Increase num_inference_steps (e.g. 50) when image quality at rollout time is important and you can afford the wall-clock cost. Pair with a proportionally larger sde_window_size (e.g. 4) to keep the gradient signal strong.
sde_window_size / num_inference_steps ratio controls the trade-off: a higher ratio means more gradient signal per step but higher SDE cost; a lower ratio is cheaper but gradients are noisier.
sample_strategy: use random for short trajectories (window positions are already well-covered); use progressive with iters_per_group for long trajectories to ensure systematic coverage.

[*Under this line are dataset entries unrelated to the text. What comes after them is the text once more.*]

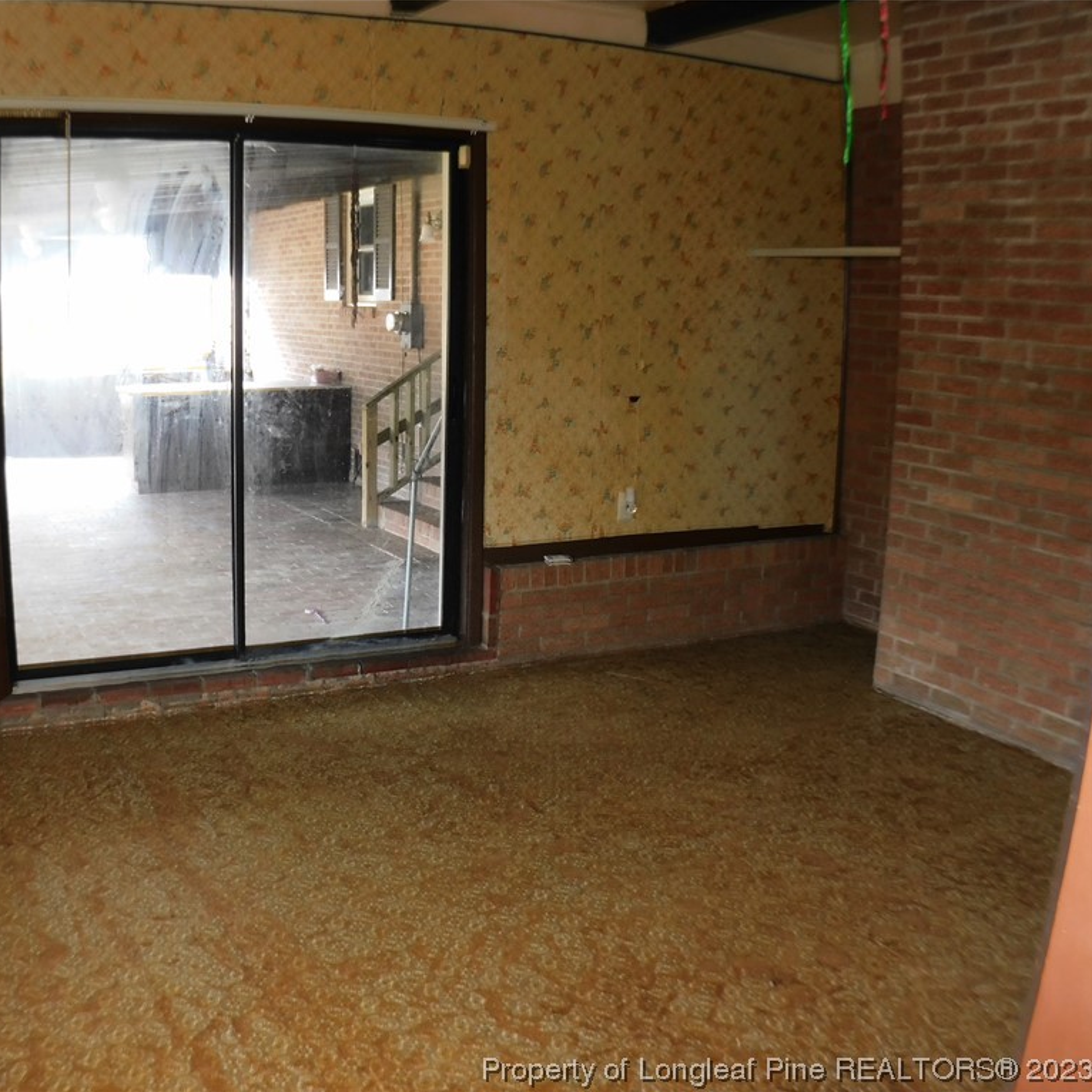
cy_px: 546
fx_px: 2320
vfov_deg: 26.5
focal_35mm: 65
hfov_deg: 26.4
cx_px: 371
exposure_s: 1/30
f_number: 4
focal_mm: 9.9
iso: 125
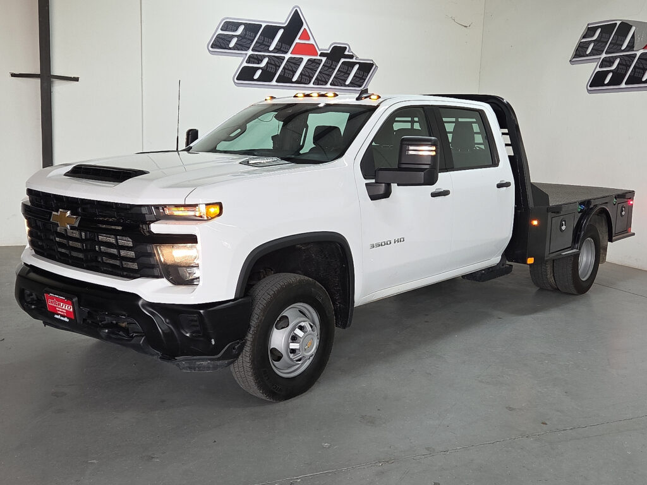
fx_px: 692
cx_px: 324
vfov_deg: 38.7
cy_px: 242
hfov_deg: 50.1
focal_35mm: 37
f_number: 1.8
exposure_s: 1/119
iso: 217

Validation always uses the deterministic ODE path (noise_level=0) regardless of training settings.

References

MixGRPO: J. Li et al., MixGRPO: Unlocking Flow-based GRPO Efficiency with Mixed ODE-SDE, arXiv:2507.21802.
MixGRPO repo: https://github.com/Tencent-Hunyuan/MixGRPO.
FlowGRPO: Y. Liu et al., Flow-GRPO: Training Flow Matching Models via Online RL, arXiv:2505.05470.
Coefficients-Preserving Sampling: arXiv:2509.05952.